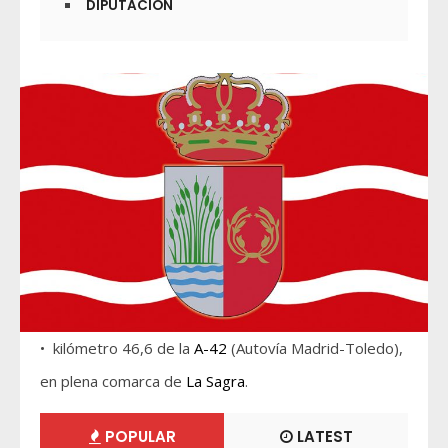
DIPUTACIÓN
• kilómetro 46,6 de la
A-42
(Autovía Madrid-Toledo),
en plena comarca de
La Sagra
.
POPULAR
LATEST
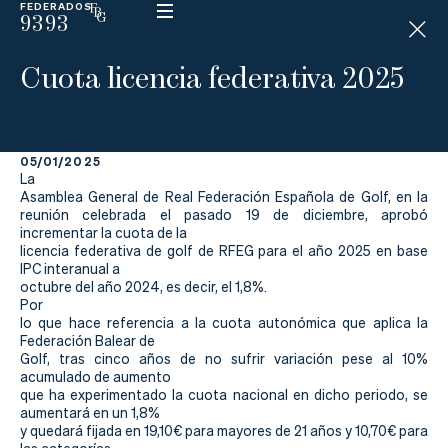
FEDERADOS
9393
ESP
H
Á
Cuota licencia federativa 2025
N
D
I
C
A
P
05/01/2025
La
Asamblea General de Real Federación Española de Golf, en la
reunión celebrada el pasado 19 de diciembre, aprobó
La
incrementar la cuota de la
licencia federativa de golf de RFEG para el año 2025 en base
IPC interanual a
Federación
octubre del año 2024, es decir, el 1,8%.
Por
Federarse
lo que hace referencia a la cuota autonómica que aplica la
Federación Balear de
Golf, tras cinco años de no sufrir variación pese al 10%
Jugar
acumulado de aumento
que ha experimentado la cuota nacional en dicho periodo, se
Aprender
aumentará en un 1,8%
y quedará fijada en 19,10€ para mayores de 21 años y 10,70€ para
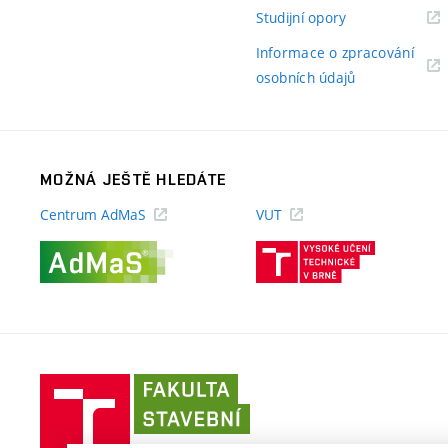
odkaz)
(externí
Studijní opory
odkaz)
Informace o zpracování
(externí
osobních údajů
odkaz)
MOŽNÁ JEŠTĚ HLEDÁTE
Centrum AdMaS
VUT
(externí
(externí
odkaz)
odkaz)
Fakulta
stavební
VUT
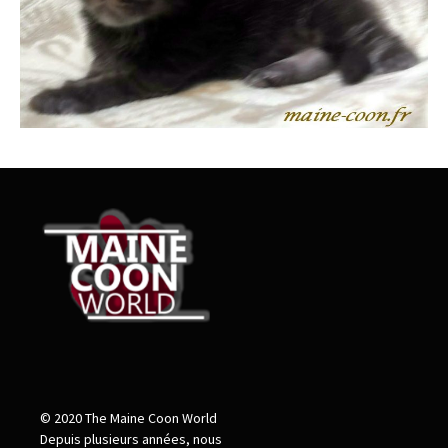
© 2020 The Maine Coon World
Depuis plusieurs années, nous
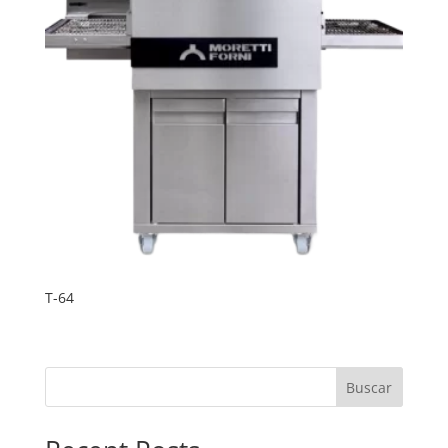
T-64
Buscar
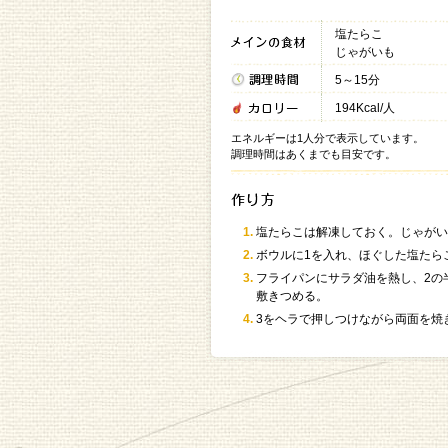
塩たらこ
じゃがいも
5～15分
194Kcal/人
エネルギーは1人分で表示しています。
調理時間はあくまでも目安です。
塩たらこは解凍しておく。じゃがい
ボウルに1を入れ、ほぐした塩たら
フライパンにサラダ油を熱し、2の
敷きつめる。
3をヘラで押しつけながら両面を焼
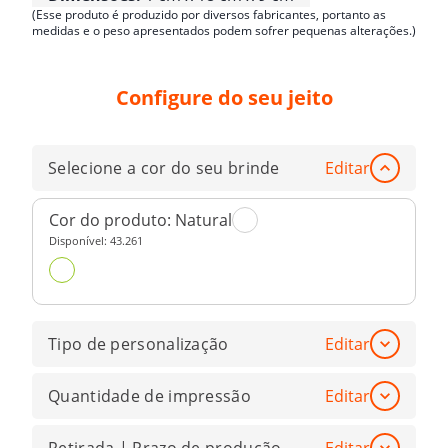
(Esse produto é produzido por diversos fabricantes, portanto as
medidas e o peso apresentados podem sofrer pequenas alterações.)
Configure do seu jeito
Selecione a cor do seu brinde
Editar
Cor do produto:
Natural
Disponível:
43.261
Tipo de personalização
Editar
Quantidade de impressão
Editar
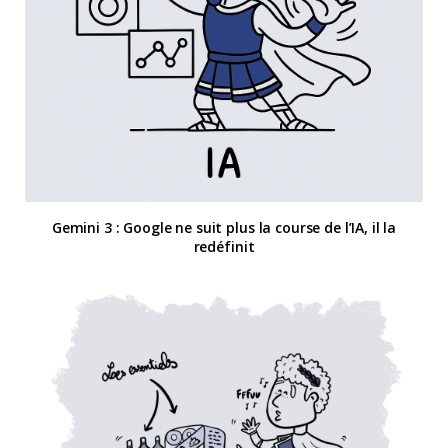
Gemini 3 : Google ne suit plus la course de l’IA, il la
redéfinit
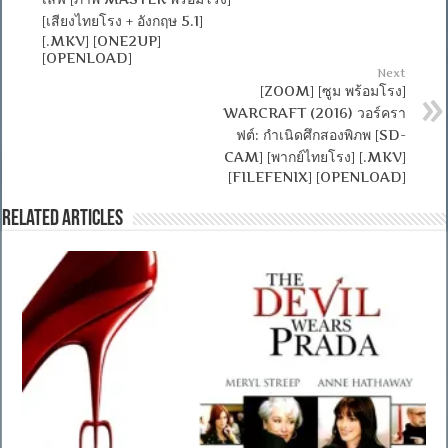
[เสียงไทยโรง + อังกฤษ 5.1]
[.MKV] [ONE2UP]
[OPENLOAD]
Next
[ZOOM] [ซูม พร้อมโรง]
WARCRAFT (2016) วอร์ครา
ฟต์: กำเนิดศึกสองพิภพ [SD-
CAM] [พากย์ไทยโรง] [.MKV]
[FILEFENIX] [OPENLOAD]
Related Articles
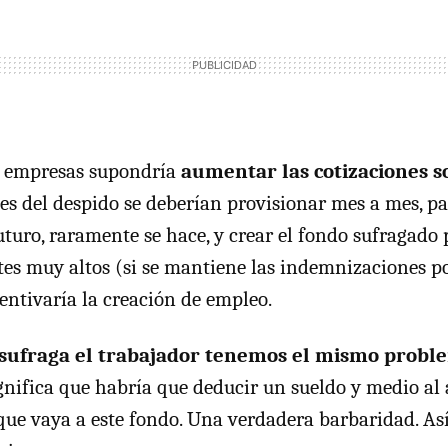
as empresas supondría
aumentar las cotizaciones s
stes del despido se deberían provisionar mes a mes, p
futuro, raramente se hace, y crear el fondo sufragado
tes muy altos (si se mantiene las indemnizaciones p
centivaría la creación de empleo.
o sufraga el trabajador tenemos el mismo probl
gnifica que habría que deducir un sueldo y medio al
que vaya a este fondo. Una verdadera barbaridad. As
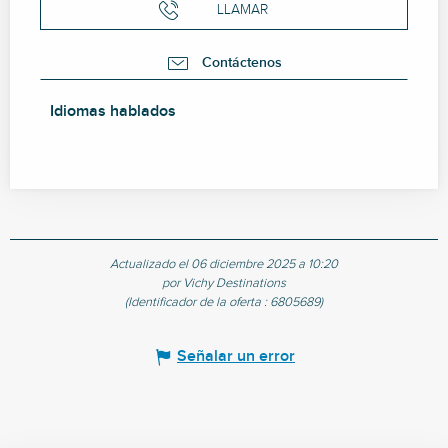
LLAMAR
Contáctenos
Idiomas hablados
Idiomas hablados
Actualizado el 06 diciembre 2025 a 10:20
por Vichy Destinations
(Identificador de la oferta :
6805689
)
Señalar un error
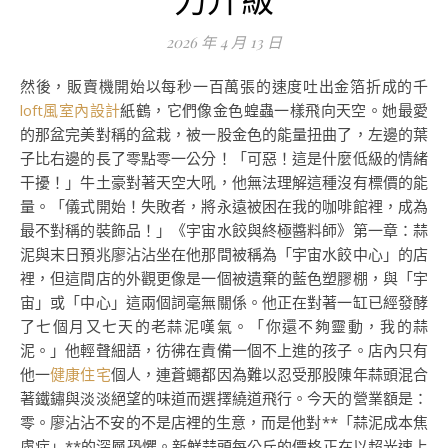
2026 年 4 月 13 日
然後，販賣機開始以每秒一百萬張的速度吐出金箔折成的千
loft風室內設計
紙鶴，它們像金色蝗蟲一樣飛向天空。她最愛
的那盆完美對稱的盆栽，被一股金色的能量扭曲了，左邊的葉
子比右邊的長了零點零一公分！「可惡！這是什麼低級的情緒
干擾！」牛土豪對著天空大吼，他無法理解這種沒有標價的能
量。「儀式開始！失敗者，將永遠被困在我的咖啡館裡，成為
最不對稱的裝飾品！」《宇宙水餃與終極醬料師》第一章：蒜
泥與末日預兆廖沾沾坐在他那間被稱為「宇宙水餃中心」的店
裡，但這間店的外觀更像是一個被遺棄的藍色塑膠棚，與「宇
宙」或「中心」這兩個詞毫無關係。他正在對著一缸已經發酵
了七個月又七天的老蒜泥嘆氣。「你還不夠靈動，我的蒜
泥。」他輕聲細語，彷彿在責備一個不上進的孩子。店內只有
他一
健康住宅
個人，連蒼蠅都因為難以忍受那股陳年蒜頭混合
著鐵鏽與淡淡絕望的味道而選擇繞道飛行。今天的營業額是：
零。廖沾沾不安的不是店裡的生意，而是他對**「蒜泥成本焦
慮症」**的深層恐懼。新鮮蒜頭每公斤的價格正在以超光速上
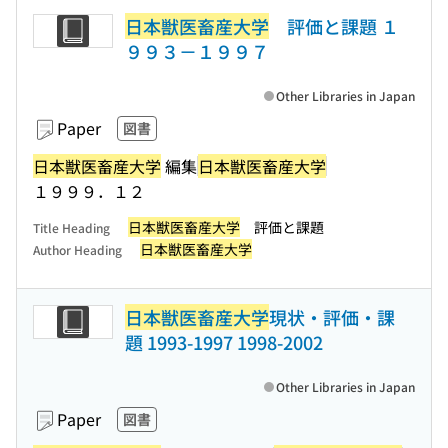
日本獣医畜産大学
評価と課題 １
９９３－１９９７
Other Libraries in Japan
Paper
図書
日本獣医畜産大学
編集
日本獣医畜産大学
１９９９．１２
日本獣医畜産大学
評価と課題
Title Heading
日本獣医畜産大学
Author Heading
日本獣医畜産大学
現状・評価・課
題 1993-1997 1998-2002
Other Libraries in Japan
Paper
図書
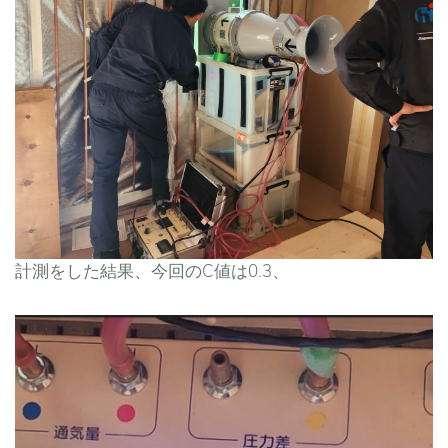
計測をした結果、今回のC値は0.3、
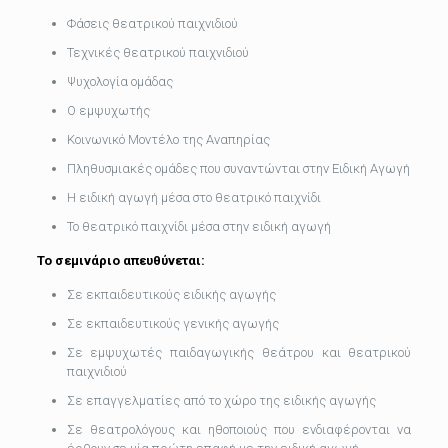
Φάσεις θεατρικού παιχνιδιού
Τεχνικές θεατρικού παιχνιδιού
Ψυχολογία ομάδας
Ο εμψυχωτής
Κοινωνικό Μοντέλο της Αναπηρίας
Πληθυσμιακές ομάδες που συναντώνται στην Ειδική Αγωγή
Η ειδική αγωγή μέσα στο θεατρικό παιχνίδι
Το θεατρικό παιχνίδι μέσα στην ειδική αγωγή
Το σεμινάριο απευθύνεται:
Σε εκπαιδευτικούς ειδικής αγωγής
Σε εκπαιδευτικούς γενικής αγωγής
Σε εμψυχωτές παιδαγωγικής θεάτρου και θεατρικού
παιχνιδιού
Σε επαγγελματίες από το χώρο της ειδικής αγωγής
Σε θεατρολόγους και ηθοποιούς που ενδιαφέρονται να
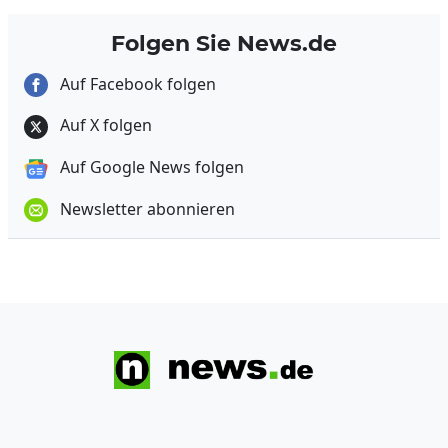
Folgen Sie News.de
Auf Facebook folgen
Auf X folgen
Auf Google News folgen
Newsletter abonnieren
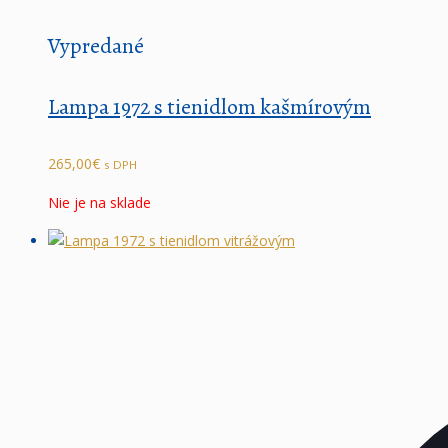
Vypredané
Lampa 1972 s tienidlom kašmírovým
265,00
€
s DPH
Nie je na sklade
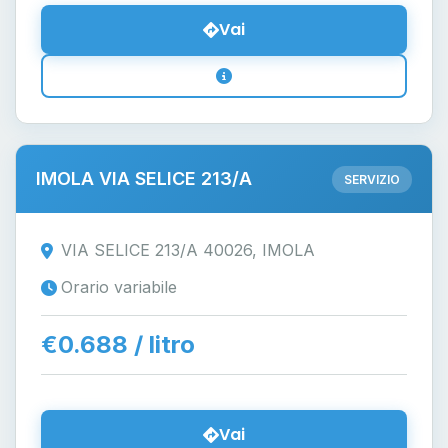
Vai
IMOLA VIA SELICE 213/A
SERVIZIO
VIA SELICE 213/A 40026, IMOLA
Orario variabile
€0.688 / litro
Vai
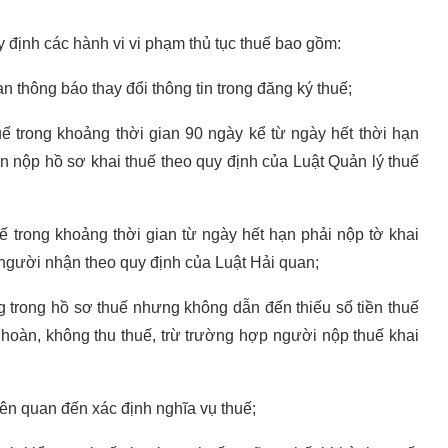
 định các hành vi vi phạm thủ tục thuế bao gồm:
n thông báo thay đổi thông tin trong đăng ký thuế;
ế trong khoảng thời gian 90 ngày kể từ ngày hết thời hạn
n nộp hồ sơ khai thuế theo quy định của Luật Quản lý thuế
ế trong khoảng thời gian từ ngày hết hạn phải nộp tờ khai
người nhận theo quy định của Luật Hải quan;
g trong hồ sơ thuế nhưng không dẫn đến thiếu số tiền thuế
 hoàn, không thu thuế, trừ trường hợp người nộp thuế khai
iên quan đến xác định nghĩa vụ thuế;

.....

Please leave out the pictures while you copy exactly the lines from the one containing "IMOLA VIA SELICE 213/A" through the end of the records.

#### TASK OUTPUT
IMOLA VIA SELICE 213/A
SERVIZIO
VIA SELICE 213/A 40026, IMOLA
Orario variabile
€0.688 / litro
Vai
 định các hành vi vi phạm thủ tục thuế bao gồm:
n thông báo thay đổi thông tin trong đăng ký thuế;
ế trong khoảng thời gian 90 ngày kể từ ngày hết thời hạn
n nộp hồ sơ khai thuế theo quy định của Luật Quản lý thuế
ế trong khoảng thời gian từ ngày hết hạn phải nộp tờ khai
người nhận theo quy định của Luật Hải quan;
g trong hồ sơ thuế nhưng không dẫn đến thiếu số tiền thuế
 hoàn, không thu thuế, trừ trường hợp người nộp thuế khai
iên quan đến xác định nghĩa vụ thuế;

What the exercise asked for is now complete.